For instance, in certain circumstances, business assets may not be subject to division. Another example is in circumstances of a short marriage or where one party incurred significant gambling debts, or otherwise squandered assets, one party may request that there be an unequal division of assets in their favour.

A contested divorce proceeding is started when one spouse files a Petition for Divorce. This document is then served on the other spouse, who has a specific period of time in which they can file a response called an Answer with the court. If no response is filed with the court, the matter may proceed without the other party.
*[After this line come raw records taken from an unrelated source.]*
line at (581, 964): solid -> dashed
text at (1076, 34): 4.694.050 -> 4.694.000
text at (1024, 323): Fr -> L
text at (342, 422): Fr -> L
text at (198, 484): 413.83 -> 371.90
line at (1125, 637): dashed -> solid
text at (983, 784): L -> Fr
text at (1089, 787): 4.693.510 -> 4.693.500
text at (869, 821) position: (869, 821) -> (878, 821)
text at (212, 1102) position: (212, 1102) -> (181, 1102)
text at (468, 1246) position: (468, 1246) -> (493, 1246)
If you have been served with legal documents such as a Petition for Divorce, you may want to seek legal advice right away to fully understand your rights and obligations.

The Court has strict disclosure rules which depend on your particular family situation and will require different supporting documentation be filed. This disclosure can sometimes be extremely complex and take time to collect and file with the Court. For example, if you and your spouse disagree on the value of your matrimonial home or other assets, appraisals may have to be completed and filed with the Court. Throughout this process it is always possible to negotiate a settlement on all the outstanding issues and proceed on an uncontested basis in finalizing the divorce. However, when this is not possible, and a trial is necessary, an experienced family law lawyer can ensure that your best case is put before the Court. At Singleton & Associates Family Law, our lawyers are no stranger to the courtroom, having appeared on numerous motions, settlement conferences, and trials.